(SANFORD, Fla.) — The medical examiner who conducted the autopsy on Trayvon Martin’s body testified on Friday that the Florida teenager lived from one to 10 painful minutes after he was shot in the heart by George Zimmerman, and that the wound was impossible to survive.
Dr. Shiping Bao testified after Martin’s mother and brother took the stand as the prosecution nears completion of its case against Zimmerman.
Bao told the court that Martin, 17, was shot in the heart and said, “There was no chance he could survive.”
The medical examiner said that Martin would have lived anywhere from one minute to 10 minutes after being shot as his beating heart ran out of blood to pump.
“His brain is still alive?” prosecutor Bernie de la Rionda asked.
“Yes,” Bao replied.
“He can still feel pain in other words?” the prosecutor asked.
“Yes,” he replied.
De la Rioda asked whether Martin would have been able to move after he was wounded.
“From my experience and another autopsy we did three weeks ago, I don’t believe he could move,” Bao said.
Bao’s claim that Martin would have been unable to move could cast doubt on Zimmerman’s version of what happened during their violent confrontation on Feb. 26, 2012.
Zimmerman, who is being tried on charges of second degree murder, has maintained that he shot Martin after he was knocked down and beaten by Martin and the teenager went for Zimmerman’s gun. After the shot was fired, Martin sat up and said, “You got me,” Zimmerman told police and media.
Bao’s claim that the wound would have immediately incapacitated Martin is the latest example of what the prosecution says are discrepancies in Zimmerman’s version of what happened that night.
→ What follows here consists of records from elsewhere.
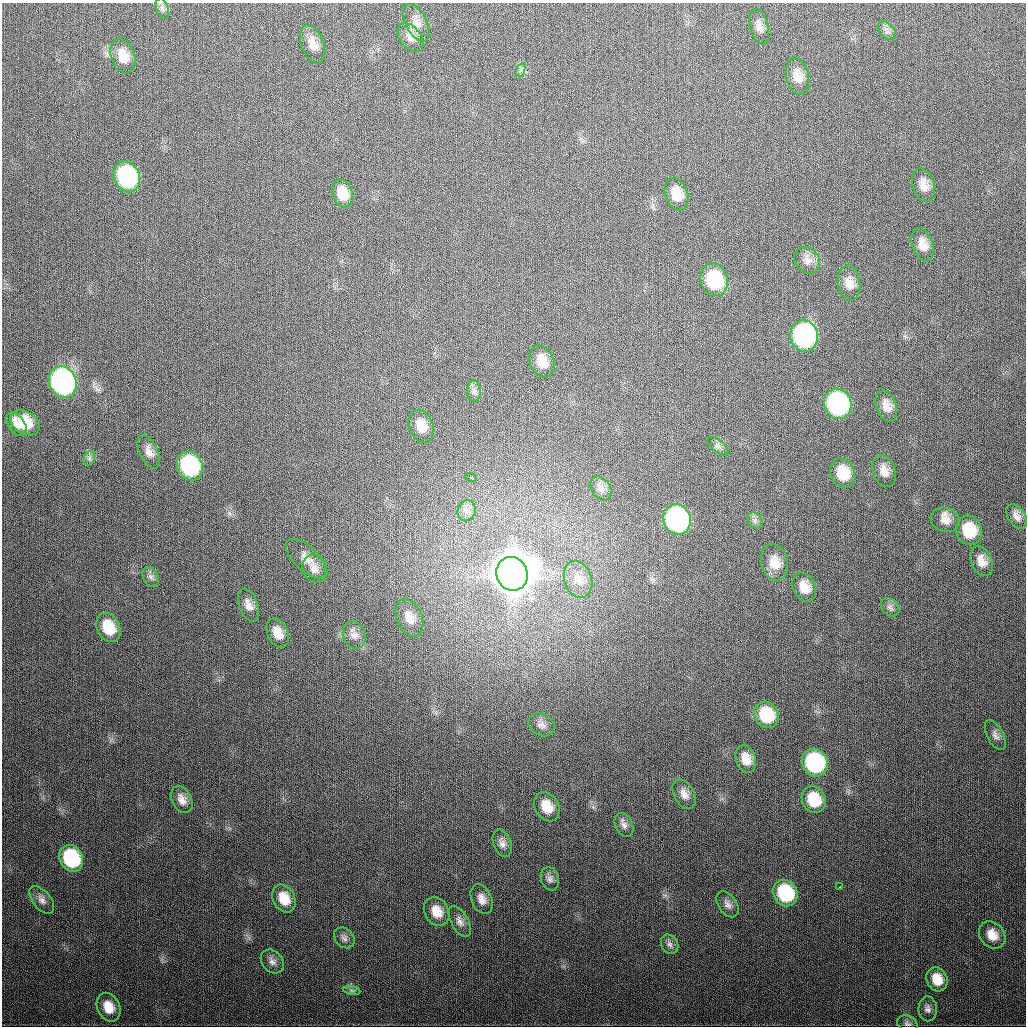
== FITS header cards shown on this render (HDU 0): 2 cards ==
NAXIS1  =                 1024
NAXIS2  =                 1024

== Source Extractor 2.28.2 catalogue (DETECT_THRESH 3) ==
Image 1024 x 1024 px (HDU 0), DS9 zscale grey, 1 PNG px = 1 image px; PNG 1028 x 1028 px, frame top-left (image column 1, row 1024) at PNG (2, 3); each listed source drawn as its Kron ellipse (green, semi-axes under 4 px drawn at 4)
Background 337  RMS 13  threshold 39.3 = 3 sigma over >= 5 px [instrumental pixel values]
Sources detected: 84; all 84 listed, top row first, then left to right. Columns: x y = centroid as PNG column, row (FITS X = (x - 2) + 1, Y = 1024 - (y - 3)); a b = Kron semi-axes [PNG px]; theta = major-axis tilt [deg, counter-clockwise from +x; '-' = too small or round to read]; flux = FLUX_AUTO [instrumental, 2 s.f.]
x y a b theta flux
162 9 10 6 -73 2.9e+03
416 23 20 10 -64 8.7e+03
759 27 18 9 -76 6.3e+03
887 31 11 7 -46 3.3e+03
410 38 16 10 -53 7.2e+03
313 44 20 11 -70 1.0e+04
123 56 18 11 -71 1.4e+04
521 70 7 4 72 2.0e+03
798 76 19 11 -78 1.1e+04
127 177 16 12 -68 1.3e+05
923 185 17 10 -72 9.6e+03
342 193 14 10 -71 1.3e+04
676 194 17 11 -72 1.4e+04
923 245 17 10 -71 1.0e+04
807 260 14 12 -48 6.7e+03
714 280 17 13 -71 5.4e+04
849 283 17 11 -81 9.4e+03
804 336 16 13 -78 2.1e+05
542 361 16 12 -70 1.3e+04
63 382 16 13 -66 3.7e+05
474 391 11 7 -89 3.4e+03
838 404 15 13 -69 2.0e+05
886 406 16 10 -71 8.6e+03
25 423 16 11 -31 2.0e+04
17 424 13 8 -52 5.8e+03
421 426 17 12 -67 1.1e+04
718 446 13 6 -40 3.4e+03
149 452 18 9 -64 6.9e+03
89 458 7 5 61 2.5e+03
190 466 15 12 -65 1.1e+05
884 471 16 11 -70 8.9e+03
843 473 15 12 -71 2.2e+04
471 478 6 3 -19 3.6e+03
601 488 13 9 -56 5.2e+03
467 511 10 9 - 5.5e+03
1017 516 14 8 -55 5.2e+03
677 519 15 13 -68 2.7e+05
755 520 8 7 - 3.5e+03
945 520 14 12 -20 9.2e+03
969 530 15 12 -72 2.9e+04
307 559 26 12 -43 1.1e+04
981 561 15 10 -67 8.8e+03
775 562 18 13 -77 1.5e+04
314 569 14 11 -71 6.9e+03
512 574 17 15 -70 5.7e+06
151 577 10 7 -62 3.7e+03
578 579 19 13 -72 1.3e+04
804 587 15 11 -66 1.2e+04
248 605 17 9 -69 7.2e+03
890 607 10 8 -43 3.5e+03
409 618 19 12 -67 1.1e+04
108 627 15 11 -63 2.3e+04
278 633 15 10 -65 1.1e+04
354 635 14 11 -67 7.1e+03
766 715 14 11 -60 3.5e+04
541 725 14 10 -29 5.9e+03
995 735 16 8 -63 4.9e+03
746 759 14 10 -71 1.1e+04
815 763 14 12 -61 1.2e+05
684 794 16 10 -62 7.4e+03
182 799 14 9 -62 7.1e+03
814 800 14 11 -63 2.6e+04
547 807 16 11 -59 1.6e+04
624 825 12 8 -64 4.8e+03
502 843 14 8 -70 5.5e+03
71 858 14 11 -61 7.6e+04
550 879 12 9 -73 4.5e+03
840 887 2 2 - 1.2e+03
785 893 14 12 -59 6.2e+04
284 899 14 11 -64 1.7e+04
482 899 15 10 -67 7.6e+03
42 900 16 9 -50 5.7e+03
728 904 14 9 -55 5.2e+03
437 911 15 12 -62 1.4e+04
460 921 17 8 -62 5.8e+03
992 935 15 12 -50 1.3e+04
344 938 11 9 -46 4.2e+03
670 944 10 8 -59 4.0e+03
272 961 13 10 -50 5.4e+03
937 979 12 10 -65 1.5e+04
352 990 9 4 -9 2.0e+03
109 1007 15 11 -65 1.5e+04
928 1009 12 9 -88 4.4e+03
907 1024 10 7 -24 3.1e+03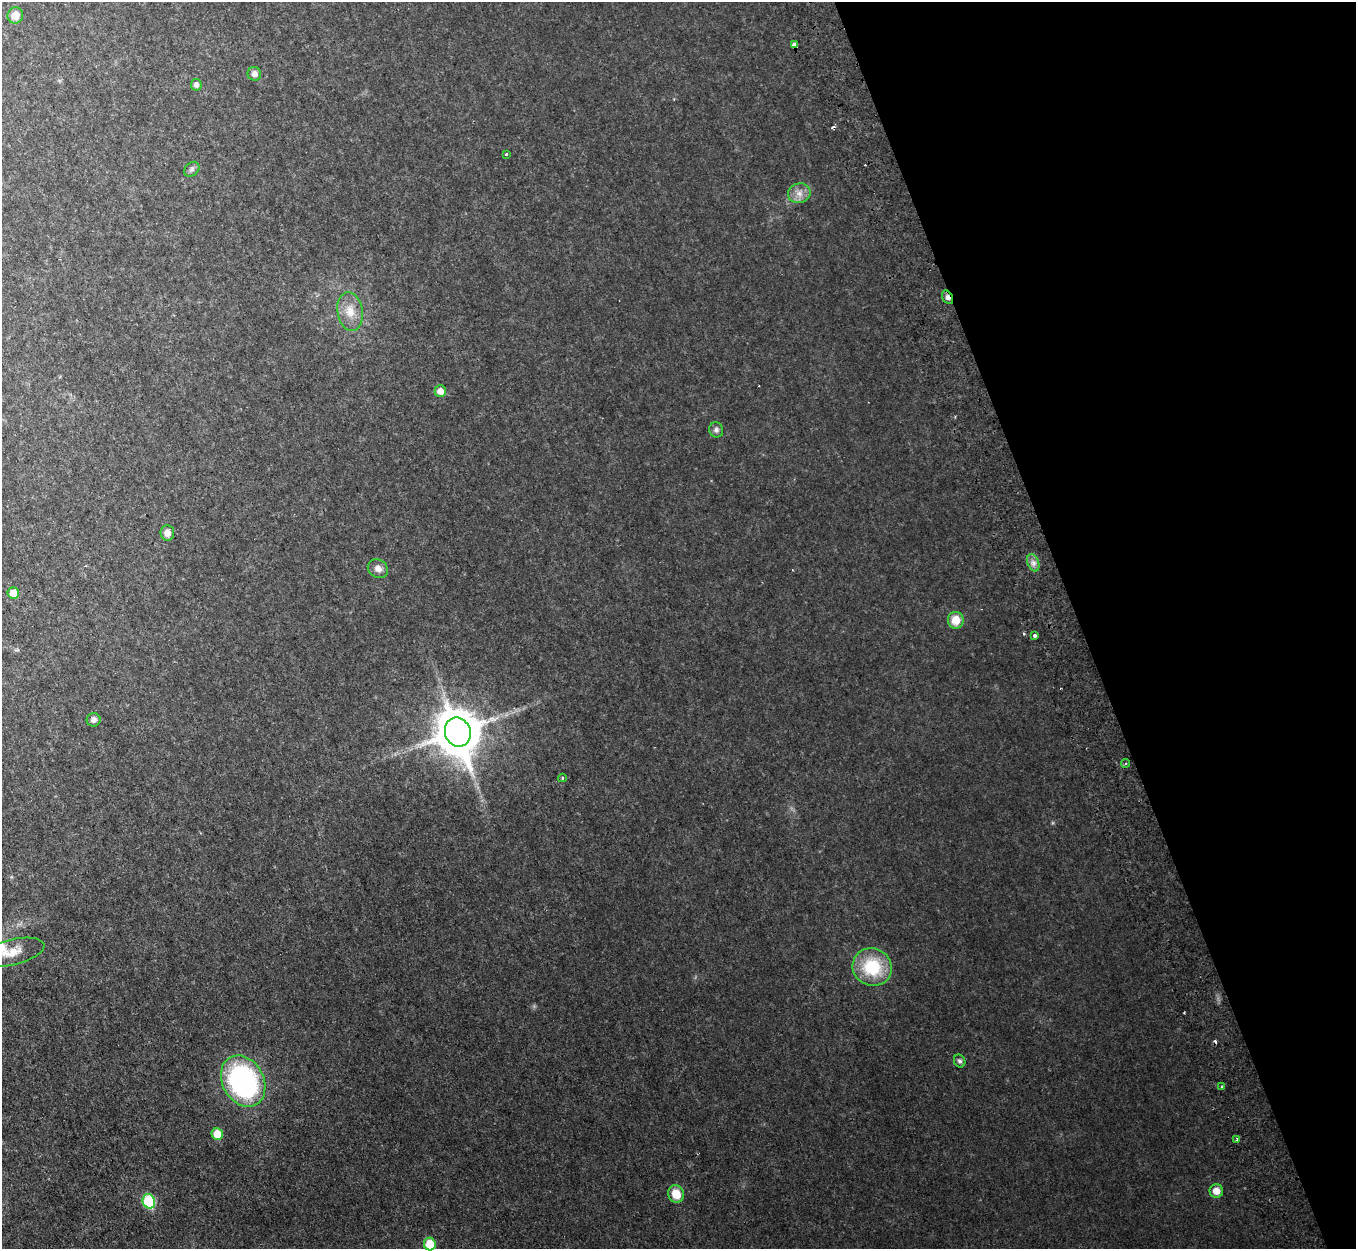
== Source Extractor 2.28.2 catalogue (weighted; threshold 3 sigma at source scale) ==
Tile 12 of 4 x 4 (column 4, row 3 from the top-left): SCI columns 4128-5481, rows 1556-2802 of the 5544 x 5478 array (HDU 1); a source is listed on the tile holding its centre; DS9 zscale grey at full resolution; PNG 1358 x 1251 px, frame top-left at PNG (2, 2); each listed source drawn as its Kron ellipse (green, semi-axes under 4 px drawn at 4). Shown black and unused: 20% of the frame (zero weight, under 2 of 3 exposures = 4% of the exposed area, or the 3 px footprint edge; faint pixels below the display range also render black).
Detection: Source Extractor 2.28.2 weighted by HDU 2 'WHT'; one run over the whole footprint, this tile lists its part. Background 0.0525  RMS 0.0098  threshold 0.0443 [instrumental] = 3 sigma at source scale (4.5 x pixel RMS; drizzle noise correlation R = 1.50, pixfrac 1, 0.05/0.05 arcsec/px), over >= 5 px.
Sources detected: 38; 5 cosmic-ray / hot-pixel residue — neither listed nor drawn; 1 inside a brighter listed object's ellipse — not listed separately; the other 32 listed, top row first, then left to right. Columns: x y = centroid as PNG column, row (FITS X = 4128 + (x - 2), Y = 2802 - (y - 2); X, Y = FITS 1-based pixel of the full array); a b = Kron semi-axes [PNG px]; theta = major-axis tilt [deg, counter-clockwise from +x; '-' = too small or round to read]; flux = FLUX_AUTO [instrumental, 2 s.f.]
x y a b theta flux
15 15 8 8 - 12
795 45 4 3 - 46
254 74 7 6 - 4.7
196 85 6 5 - 3.9
506 154 3 3 - 1.5
192 169 8 6 45 2.7
799 193 11 10 - 7.6
947 297 7 5 -60 3.4
350 312 19 12 -80 14
440 391 6 5 - 9.7
716 430 8 7 - 2.8
167 533 7 7 - 7.2
1033 563 9 5 -71 4.2
378 569 11 9 -34 5.7
13 593 6 6 - 12
956 620 8 8 - 16
1035 636 4 3 - 3.4
94 720 7 7 - 4.6
458 732 15 12 -70 3700
1125 763 5 3 - 1.5
562 778 4 4 - 1.1
11 952 33 12 13 20
872 967 20 18 -29 51
960 1061 7 5 -63 2.4
243 1081 27 20 -61 190
1221 1086 3 3 - 1.1
217 1134 6 5 - 17
1237 1140 4 3 - 1.4
1216 1191 7 6 - 9.6
676 1194 9 7 -66 17
149 1201 7 6 - 64
430 1244 6 6 - 24
Overlapping masked pixels (flux is a lower limit): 2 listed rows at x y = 795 45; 947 297
Isophote crosses this tile's border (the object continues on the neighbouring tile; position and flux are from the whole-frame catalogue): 2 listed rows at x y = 11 952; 430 1244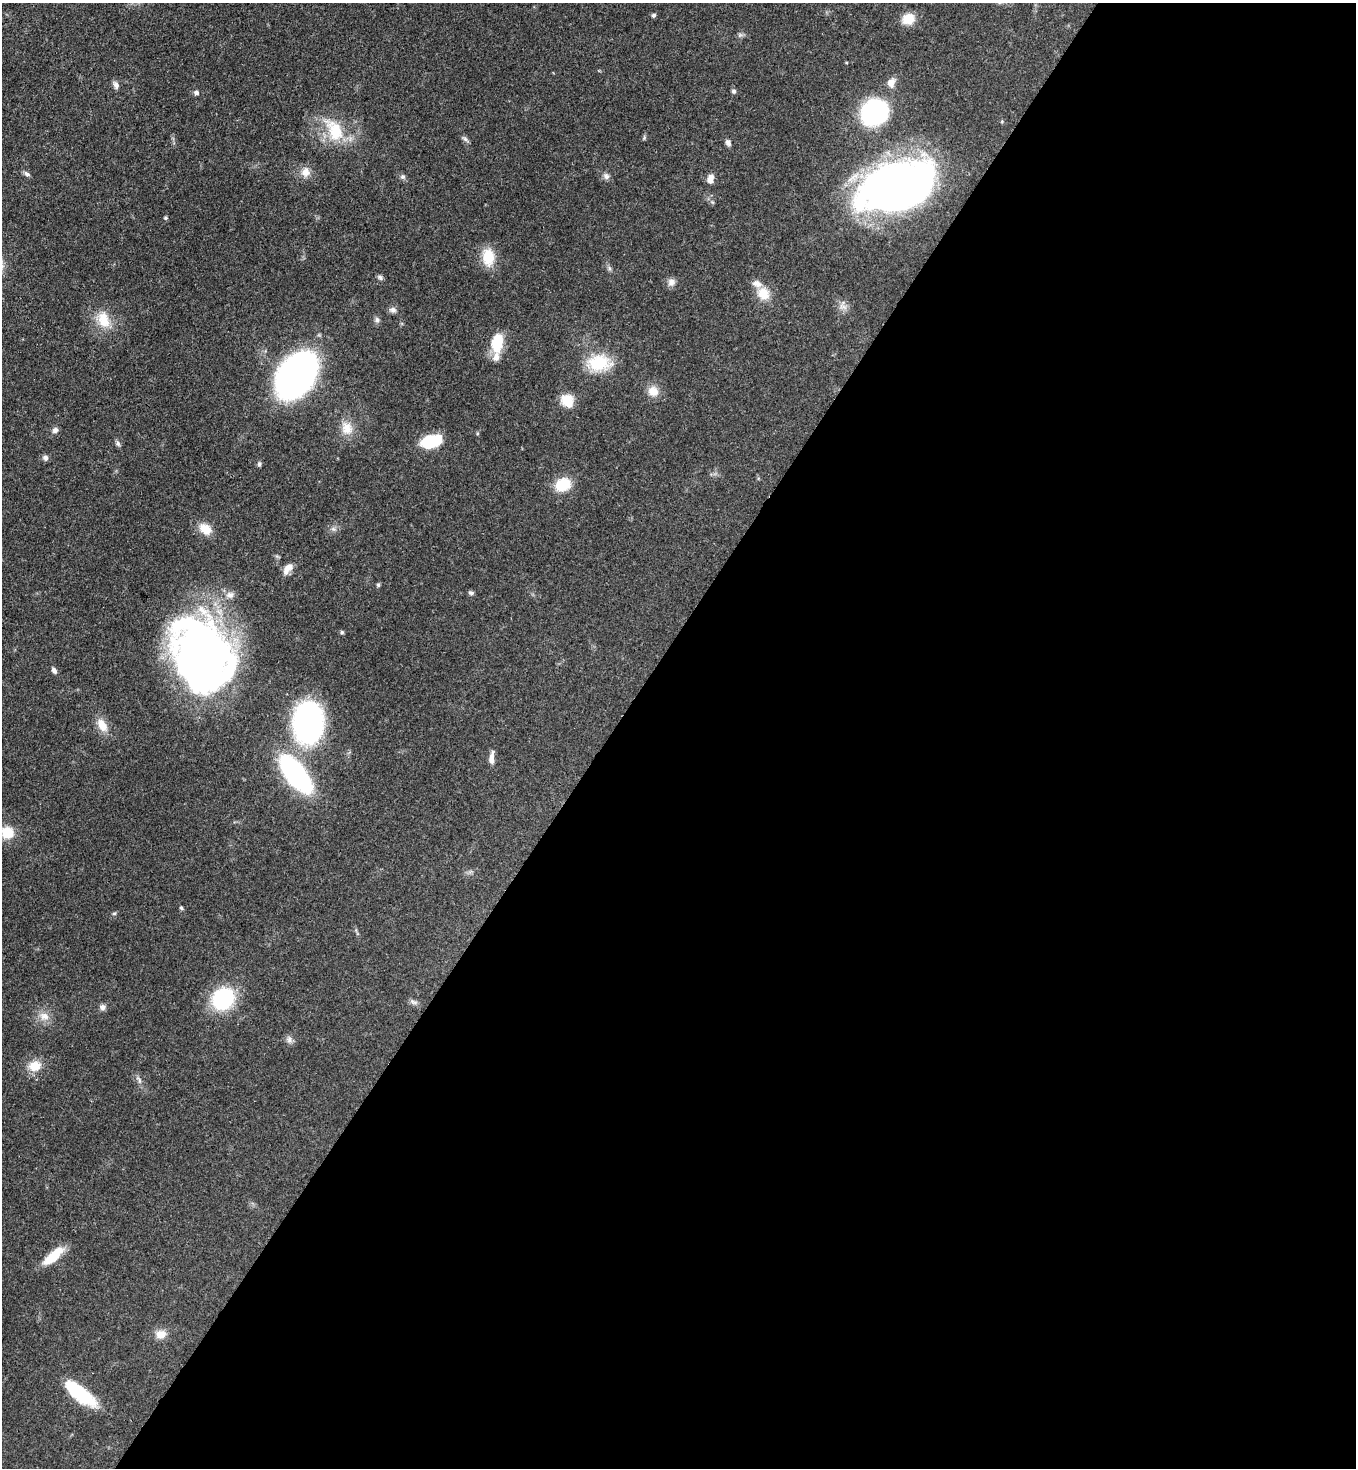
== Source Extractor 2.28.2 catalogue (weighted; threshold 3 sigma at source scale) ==
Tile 12 of 4 x 4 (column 4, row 3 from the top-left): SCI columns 4286-5639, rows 1525-2990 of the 6003 x 5981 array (HDU 1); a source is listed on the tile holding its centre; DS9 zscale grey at full resolution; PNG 1358 x 1470 px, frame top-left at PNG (2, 3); no overlay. Shown black and unused: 55% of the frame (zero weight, under 3 of 4 exposures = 7% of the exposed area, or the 3 px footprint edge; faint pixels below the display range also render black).
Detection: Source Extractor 2.28.2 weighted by HDU 2 'WHT'; one run over the whole footprint, this tile lists its part. Background 0.0852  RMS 0.0039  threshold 0.0175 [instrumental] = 3 sigma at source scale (4.5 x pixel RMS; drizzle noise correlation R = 1.50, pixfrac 1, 0.05/0.05 arcsec/px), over >= 5 px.
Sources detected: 70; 2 inside a brighter object's white glare — not listed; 2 inside a brighter listed object's ellipse — not listed separately; the other 66 listed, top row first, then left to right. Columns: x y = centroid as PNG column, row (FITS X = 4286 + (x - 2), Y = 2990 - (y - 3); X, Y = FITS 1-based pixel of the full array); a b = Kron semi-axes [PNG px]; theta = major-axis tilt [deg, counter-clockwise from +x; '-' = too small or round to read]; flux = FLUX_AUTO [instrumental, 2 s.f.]
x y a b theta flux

Bao’s testimony followed the mother and brother of Martin who both took the stand and told jurors that they could hear him scream for help on 911 calls made just before he died.
“That scream, do you recognize that?” de la Rionda asked Martin’s mother, Sybrina Fulton.
“Yes, it’s Trayvon Benjamin Martin,” she answered.
Prosecutors hoped that the testimony of Martin’s mother and brother may have an emotional and convincing impact on the jury and that the jurors would tie their words to the opinion of FBI audio expert Hirotaka Nakasone who testified earlier in the trial that it was not possible to definitively identify the voice using available acceptable technology.
Nakasone said the best person to identify the voice would be someone who is intimately familiar with the voice.
During cross examination defense attorney Mark O’Mara asked Fulton if she hoped it would be her son, because if it wasn’t her that could mean he was responsible for his death, O’Mara said.
“I heard my son screaming,” Fulton replied. “I didn’t hope for anything. I simply listened to the tape.”
It’s not clear what impact it could have with the jury, which consists of six women.